William Penn was equally celebrated with Barclay as a scholar. His works afford abundant proof of his erudition, or of the high cultivation of his mind. Like the rest of his associates, he was no advocate for learning, as a qualification for a minister of the Gospel, but he was yet a friend to it, on the principle, that it enlarged the understanding, and that it added to the innocent pleasures of the mind. He entreated his wife, in the beautiful letter which he left her, before he embarked on his first voyage to America, “not to be sparing of expence in procuring learning for his children, for that by such parsimony all was lost that was saved.” And he recommended also in the same letter the mathematical or philosophical education which I have described.
Thomas Ellwood, a celebrated writer among the early Quakers, and the friend of the great John Milton, was so sensible of the disadvantages arising from a want of knowledge, that he revived his learning, with great industry, even after he had become a Quaker. Let us hear the account which he gives of himself in his own Journal. “I mentioned before, says he, that, when I was a boy, I made some progress in learning, and that I lost it all again before I came to be a man. Nor was I slightly sensible of my last therein, till I came amongst the Quakers. But then I both saw my loss, and lamented it; and applied myself with the utmost diligence, at all leisure times to recover it. So false I found that charge to be, which in those times was east as a reproach upon the Quakers, that they despised and decried all human learning, because they denied it to be essentially necessary to a Gospel ministry, which was one of the controversies of those times.”
“But though I toiled hard, and spared no pains to regain what I had once been master of, yet I found it a matter of so great difficulty, that I was ready to say, as the noble eunuch to Philip, in another case, how can I, unless I had some man to guide me?”
“This I had formerly complained of to my especial friend Isaac Pennington, but now more earnestly; which put him upon considering and contriving a means for my assistance.”

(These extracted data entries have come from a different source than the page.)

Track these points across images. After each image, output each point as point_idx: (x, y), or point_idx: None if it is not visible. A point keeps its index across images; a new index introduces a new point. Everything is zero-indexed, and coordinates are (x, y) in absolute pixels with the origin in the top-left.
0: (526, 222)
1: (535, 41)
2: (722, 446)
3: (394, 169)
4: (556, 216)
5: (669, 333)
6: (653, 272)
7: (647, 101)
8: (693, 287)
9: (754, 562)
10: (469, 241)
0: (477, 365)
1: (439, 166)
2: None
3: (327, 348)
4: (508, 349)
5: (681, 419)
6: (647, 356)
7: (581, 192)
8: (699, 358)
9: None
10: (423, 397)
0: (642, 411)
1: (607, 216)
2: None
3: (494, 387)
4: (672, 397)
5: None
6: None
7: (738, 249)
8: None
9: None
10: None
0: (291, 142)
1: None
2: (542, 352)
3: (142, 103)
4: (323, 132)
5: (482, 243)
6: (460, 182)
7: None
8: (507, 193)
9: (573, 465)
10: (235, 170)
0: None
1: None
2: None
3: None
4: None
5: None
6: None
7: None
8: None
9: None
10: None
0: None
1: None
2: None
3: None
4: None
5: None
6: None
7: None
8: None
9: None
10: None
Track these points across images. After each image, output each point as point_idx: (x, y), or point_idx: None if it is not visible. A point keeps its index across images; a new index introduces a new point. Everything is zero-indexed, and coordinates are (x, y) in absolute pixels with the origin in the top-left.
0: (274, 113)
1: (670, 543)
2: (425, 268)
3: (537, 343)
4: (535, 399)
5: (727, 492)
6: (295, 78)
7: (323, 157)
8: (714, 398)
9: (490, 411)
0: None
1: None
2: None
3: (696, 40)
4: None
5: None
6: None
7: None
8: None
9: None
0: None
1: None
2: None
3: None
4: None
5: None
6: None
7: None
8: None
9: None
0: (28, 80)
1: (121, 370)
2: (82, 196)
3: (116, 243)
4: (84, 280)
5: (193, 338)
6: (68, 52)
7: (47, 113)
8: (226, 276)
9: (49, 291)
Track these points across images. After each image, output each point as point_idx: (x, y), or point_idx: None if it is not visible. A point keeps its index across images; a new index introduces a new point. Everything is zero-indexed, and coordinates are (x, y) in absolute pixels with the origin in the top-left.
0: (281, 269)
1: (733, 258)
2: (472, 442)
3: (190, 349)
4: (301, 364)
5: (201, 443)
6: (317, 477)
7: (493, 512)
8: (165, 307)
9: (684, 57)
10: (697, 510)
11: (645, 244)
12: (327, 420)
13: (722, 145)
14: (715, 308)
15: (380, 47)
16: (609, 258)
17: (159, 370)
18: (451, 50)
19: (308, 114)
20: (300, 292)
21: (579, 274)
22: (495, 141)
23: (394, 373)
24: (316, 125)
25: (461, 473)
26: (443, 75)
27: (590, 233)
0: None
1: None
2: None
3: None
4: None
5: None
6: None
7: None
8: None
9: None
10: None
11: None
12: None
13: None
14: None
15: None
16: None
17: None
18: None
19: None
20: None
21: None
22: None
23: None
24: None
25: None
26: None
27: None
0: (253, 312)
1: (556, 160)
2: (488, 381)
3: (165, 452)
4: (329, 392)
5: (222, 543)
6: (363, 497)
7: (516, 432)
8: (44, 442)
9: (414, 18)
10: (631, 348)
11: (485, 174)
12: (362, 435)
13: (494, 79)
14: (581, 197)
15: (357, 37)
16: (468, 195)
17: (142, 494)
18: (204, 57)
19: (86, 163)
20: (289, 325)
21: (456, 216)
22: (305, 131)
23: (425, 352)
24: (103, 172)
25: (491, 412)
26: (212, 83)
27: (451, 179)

“He had an intimate acquaintance with Dr. Paget, a physician of note in London, and he with John Milton, a gentleman of great note for learning, throughout the learned world, for the accurate pieces he had Written on various subjects and occasions.”
“This person, having filled a public station in the former times, lived now a private and retired life in London; and, having wholly lost his sight, kept always a man to read to him, which usually was the son of some gentleman of his acquaintance, whom in kindness he took to improve in his learning.”
“Thus by the mediation of my friend Isaac Pennington with Dr. Paget, and of Dr. Paget with John Milton, was I admitted to come to him; not as a servant to him (which at that time he needed not) nor to be in the house with him; but only to have the liberty of coming to his house at certain hours, when I would, and to read to him what books he should appoint me, which was all the favour I desired.”